In conclusion, Ag nanoparticles embedded in BGO crystals has been realized by ion implantation. With an average diameter of ~10.7 nm, the morphology properties of the nanoparticles are characterized by TEM observation. Linear optical absorption has been obtained experimentally and theoretically, and the slight difference is mainly caused by the partial amorphization of the implanted layer, which is analyzed by SRIM and SAED. Using z-scan system, the nonlinear optical response is investigated by comparing the results of implanted sample and non-implanted sample. It is believed that the nonlinear optical response of the implanted layer is demonstrated to be effective three-photon absorption, which is further discussed in details by a preliminary explanation model. The nonlinear absorption coefficients are measured to be ~3.1 × 10−9 cm/W (two-photon absorption coefficient) and ~8.9 × 10−14cm3/W2 (effective three-photon absorption coefficient) for pure BGO crystal and the sample embedded with Ag nanoparticles, respectively. The latter value is ~6 orders magnitude higher in comparison to the three-photon absorption coefficient of pure BGO crystal at 1064 nm, which exhibits the wide potential application in photonic devices like data storage and optical limiting, etc.

Methods

Synthesis of Ag nanoparticles

The Ag nanoparticles are fabricated in an optically polished BGO crystal, which is cut with dimension of 10 mm × 10 mm × 2 mm, by using the analytical type ion implanter LC22-1C0-01 at Wuhan University, China. The 200 keV Ag+ ion beam, with a fluence of 1 × 1017 ions/cm2, was titled by 7° off the vertical plane of the sample surface to avoid the channeling effect.

SRIM simulation

The Ag+ ion distribution and the displacement per atom (DPA) were calculated by the software Stopping and Range of Ions in Matter (SRIM-2011) code. The implanted ions are set as Ag with the energy of 200 keV and the target is set as Bi4Ge3O12 with the density of 7.13 g/cm3. The total number of the ions simulated was 100,000 for the purpose of accuracy.
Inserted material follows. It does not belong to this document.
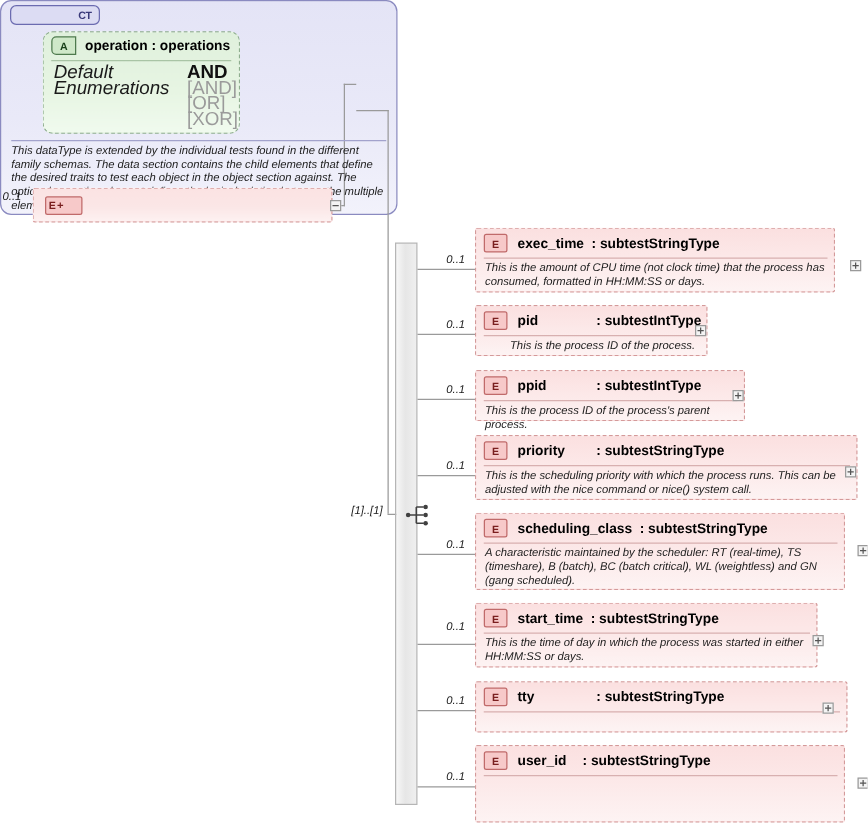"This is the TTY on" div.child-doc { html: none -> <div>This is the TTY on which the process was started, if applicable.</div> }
Characterization of the SPR absorption

The UV-VIS-NIR spectrophotometer (Shimadzu, UV-1800) is employed to obtain the absorption spectrum which is compared with the results based on Mie theory. The slit is 1 nm and the scanning speed is set as middle speed in the experiment. The wavelength of the probe light changes from 300 nm to 600 nm.

TEM and SAED analysis

For the purpose of observing the spatial distribution, shape and size of the Ag nanoparticles, transmission electron microscopy (TEM) analysis was carried out using JEM 2010 (HT) microscope operated at an accelerating voltage of 200 kV. The statistics of the size distribution of Ag nanoparticles were analyzed by Nano Measurer. The selected area electron diffraction (SAED) measurement was also obtained to investigate the amorphization degree of the implanted film.
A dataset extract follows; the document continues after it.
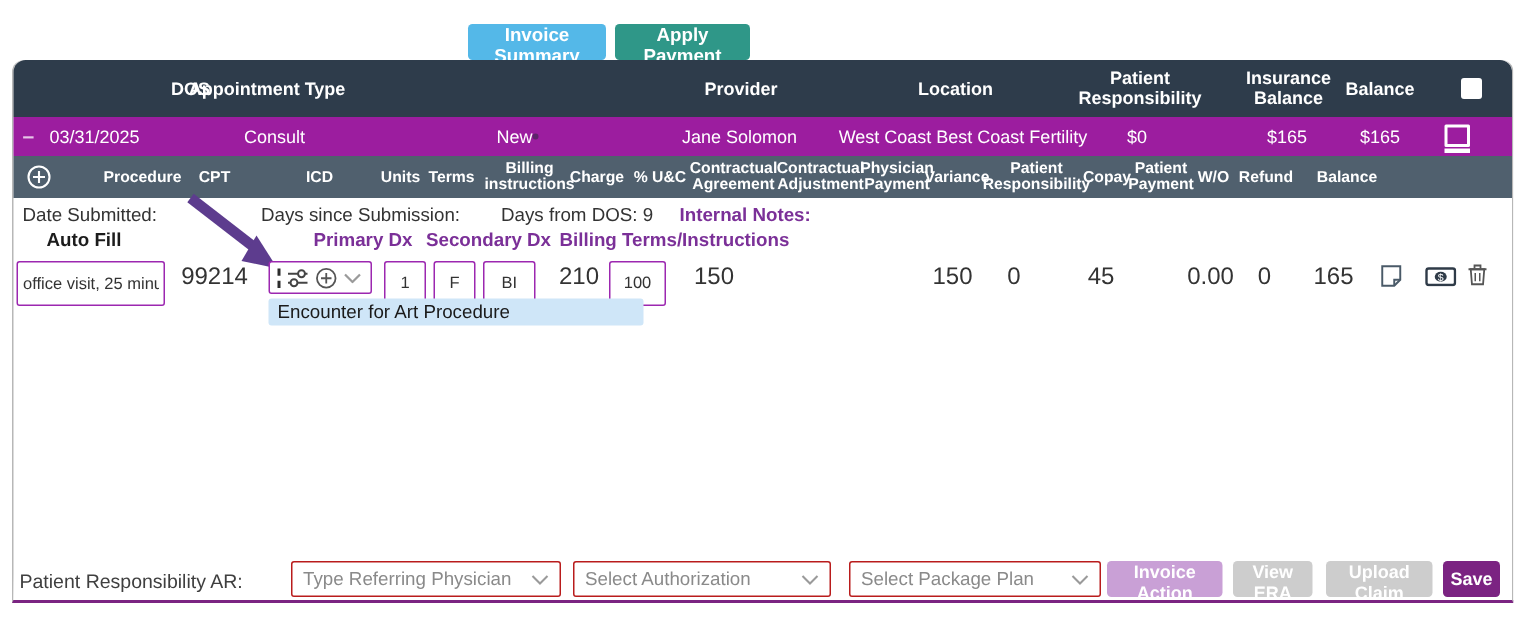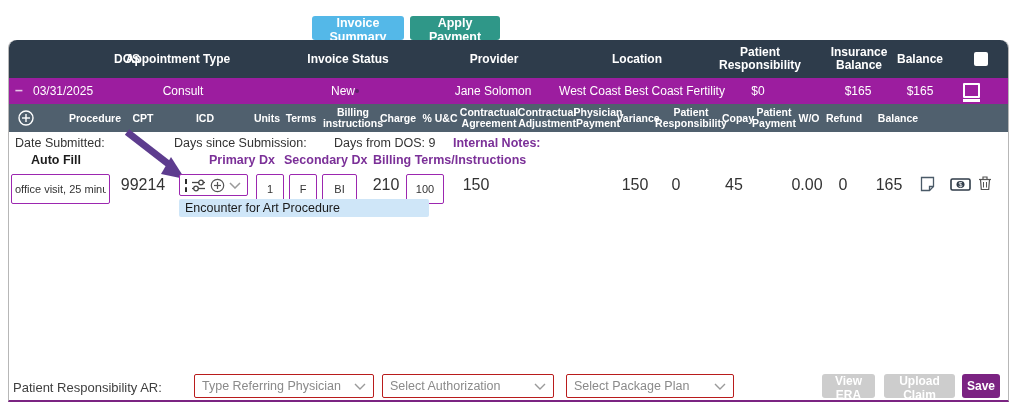"Invoice Status" div.hcell { html: <div>Invoice Status</div> -> none }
Nonlinear optical response measurement

As it can be seen in Fig. 1(a), the nonlinear optical response properties are studied by z-scan system with an open aperture. With our sample moving through the focus of the lens along the z axis (laser propagation direction) with a speed of 0.25 mm/s, the transmittance can be measured as a function of z. The wavelength of the excitation laser is 515 nm with a repetition rate of 100 Hz and pulse width of 340 fs. The focal length of the lens is ~15 cm and the beam waist radius is estimated to be ~15 μm at the focus. The average energy of the probe laser is changing from 50 nJ to 250 nJ with an increment of 50 nJ.
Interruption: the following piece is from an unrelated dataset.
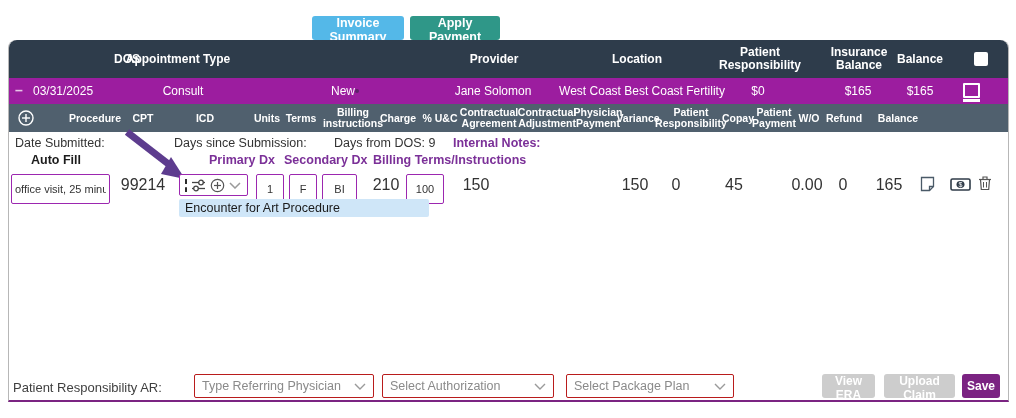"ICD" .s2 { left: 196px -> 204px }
Time-resolved pump-probe experiment

The transient optical experiments of BGO and Ag:BGO were carried out using the pump-probe method with a femtosecond laser system (515 nm, 340 fs, 100 Hz). The laser pulses were split into two beams as pump and probe. The pump energy was measured to be 2.9 μJ and the probe energy was 35 nJ. After that, the pump and probe beam were focused on the sample and the beam spot radii at the focus was estimated to be 125 μm. By changing delay of the probe pulses by the motorized stage, we obtained the curves as a function of probe delay with the change in transmission. The polarization of the pump beam was kept perpendicular to the probe beam throughout all the experiments.